**Instruksi Kerja**
Dari teks tentang pipa bir di Brugge, sebutkan semua keterangan tentang pipa itu yang menyangkut letak, kedalaman, panjang, sumber dana, dan sifatnya.

**Teks Latihan**
▬▬▬▬▬▬▬▬▬▬

Yang menarik, di akhir tur De Halve Maan, kita bisa melihat bagaimana cara mereka menyalurkan bir dari tempat produksi ke pabrik botol: lewat pipa bawah tanah. Pipa transportasi bir ini adalah kebanggaan rakyat Brugge. Dibangun sedalam maksimal 35 meter dari atas permukaan tanah, sejauh 3 km dari pusat kota Brugge hingga ke pabrik botol di sisi lain kota, pipa transportasi bir ini terwujud berkat dana crowdfunding dari masyarakat kota Brugge. Selain karena masalah gengsi, orang Brugge sangat bangga dengan saluran pipa bawah tanah ini karena kualitas bir yang (katanya) jauh lebih enak daripada bir yang disalurkan lewat jalur darat. Karena disalurkan lewat jaringan bawah tanah yang kedap udara, bir buatan De Halve Maan ini bebas dari partikel-partikel asing yang bisa saja mengontaminasi bir dan berujung pada perubahan rasa dan kualitas bir.

▬▬▬▬▬▬▬▬▬▬

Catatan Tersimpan
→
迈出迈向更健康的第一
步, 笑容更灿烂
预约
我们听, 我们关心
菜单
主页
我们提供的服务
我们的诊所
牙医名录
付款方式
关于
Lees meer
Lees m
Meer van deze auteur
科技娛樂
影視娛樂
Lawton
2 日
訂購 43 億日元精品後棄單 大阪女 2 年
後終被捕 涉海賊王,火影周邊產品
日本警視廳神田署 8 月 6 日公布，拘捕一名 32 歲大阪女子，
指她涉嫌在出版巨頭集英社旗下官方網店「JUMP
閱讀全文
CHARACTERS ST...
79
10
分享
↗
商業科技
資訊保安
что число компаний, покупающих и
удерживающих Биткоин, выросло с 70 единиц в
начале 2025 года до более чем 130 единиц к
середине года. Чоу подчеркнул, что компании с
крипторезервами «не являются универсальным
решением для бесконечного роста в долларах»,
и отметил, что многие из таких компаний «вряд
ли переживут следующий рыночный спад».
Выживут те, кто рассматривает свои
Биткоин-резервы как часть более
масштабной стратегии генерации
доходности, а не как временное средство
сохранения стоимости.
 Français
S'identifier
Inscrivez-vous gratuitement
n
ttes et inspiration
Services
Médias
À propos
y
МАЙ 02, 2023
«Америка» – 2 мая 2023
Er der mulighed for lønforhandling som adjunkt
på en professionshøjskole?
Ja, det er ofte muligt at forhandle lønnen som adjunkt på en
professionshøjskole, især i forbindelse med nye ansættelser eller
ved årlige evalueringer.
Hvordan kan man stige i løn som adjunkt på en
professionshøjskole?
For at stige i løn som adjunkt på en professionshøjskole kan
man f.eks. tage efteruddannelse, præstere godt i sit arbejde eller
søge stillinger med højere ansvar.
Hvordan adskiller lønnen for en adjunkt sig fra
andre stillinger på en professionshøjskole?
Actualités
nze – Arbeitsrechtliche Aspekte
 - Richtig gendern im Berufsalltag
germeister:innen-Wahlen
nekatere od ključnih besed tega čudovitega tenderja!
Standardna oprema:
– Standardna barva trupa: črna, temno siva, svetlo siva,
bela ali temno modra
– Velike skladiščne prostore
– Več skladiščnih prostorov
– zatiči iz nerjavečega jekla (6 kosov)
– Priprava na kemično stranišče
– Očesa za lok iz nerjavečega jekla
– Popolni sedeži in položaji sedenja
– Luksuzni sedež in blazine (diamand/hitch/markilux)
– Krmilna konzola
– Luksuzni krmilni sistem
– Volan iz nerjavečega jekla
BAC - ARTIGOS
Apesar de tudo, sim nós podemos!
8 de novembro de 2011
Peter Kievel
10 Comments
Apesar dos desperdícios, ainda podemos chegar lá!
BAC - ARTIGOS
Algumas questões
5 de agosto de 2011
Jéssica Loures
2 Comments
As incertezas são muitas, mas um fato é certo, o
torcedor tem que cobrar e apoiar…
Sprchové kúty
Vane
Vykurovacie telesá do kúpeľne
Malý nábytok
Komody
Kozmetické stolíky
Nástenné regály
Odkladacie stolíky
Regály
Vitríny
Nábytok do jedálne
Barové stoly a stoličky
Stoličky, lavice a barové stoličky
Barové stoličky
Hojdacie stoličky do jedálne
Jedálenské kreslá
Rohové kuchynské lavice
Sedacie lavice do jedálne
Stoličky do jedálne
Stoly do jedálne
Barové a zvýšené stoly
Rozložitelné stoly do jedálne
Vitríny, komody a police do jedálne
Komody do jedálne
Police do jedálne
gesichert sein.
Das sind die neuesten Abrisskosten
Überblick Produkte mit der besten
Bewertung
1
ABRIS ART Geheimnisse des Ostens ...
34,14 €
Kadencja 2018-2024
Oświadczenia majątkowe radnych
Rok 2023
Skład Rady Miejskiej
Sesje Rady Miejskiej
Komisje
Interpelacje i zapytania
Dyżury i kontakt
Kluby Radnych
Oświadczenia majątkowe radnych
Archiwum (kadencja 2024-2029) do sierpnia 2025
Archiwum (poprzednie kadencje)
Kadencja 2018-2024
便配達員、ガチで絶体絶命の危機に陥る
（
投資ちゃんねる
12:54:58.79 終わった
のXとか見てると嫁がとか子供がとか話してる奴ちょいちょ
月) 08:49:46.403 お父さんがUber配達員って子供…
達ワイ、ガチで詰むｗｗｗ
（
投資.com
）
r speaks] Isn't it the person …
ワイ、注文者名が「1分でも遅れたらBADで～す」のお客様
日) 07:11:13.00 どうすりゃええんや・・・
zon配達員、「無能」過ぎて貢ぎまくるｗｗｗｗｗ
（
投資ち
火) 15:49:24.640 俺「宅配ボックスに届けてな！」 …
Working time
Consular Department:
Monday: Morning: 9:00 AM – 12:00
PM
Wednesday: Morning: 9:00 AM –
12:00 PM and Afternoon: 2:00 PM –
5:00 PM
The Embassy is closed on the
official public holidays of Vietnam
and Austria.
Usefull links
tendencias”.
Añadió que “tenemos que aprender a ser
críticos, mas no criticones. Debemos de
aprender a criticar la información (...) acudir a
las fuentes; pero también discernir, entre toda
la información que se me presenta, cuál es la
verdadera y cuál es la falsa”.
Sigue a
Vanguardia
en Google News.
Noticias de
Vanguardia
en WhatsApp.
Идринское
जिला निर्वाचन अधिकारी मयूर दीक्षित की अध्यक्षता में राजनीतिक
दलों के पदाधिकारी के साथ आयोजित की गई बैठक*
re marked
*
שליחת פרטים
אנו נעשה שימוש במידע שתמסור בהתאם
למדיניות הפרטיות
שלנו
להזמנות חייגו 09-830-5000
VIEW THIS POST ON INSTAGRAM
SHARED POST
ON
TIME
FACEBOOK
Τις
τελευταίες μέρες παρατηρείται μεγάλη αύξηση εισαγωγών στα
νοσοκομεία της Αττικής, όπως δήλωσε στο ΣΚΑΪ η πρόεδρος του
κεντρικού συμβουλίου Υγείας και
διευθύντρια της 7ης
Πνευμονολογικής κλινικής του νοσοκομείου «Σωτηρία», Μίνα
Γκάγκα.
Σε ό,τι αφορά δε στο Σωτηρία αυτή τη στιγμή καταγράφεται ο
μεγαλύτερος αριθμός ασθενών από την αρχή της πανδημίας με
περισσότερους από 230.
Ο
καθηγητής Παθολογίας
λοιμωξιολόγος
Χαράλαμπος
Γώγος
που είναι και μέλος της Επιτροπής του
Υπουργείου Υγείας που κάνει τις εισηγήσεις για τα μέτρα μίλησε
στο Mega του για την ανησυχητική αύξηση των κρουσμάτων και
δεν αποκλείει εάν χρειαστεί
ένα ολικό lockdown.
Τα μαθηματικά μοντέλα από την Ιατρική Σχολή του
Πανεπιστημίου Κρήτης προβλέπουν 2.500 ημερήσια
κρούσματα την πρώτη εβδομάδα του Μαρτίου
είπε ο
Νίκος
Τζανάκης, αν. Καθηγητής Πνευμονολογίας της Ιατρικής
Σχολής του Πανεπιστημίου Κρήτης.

▬▬▬▬▬▬▬▬▬▬

**Jawaban Latihan**
- Letak: di bawah tanah
- Kedalaman: maksimal 35 meter dari permukaan tanah
- Panjang: 3 km, dari pusat kota Brugge hingga ke pabrik botol di sisi lain kota
- Sumber dana: crowdfunding dari masyarakat kota Brugge
- Sifat: kedap udara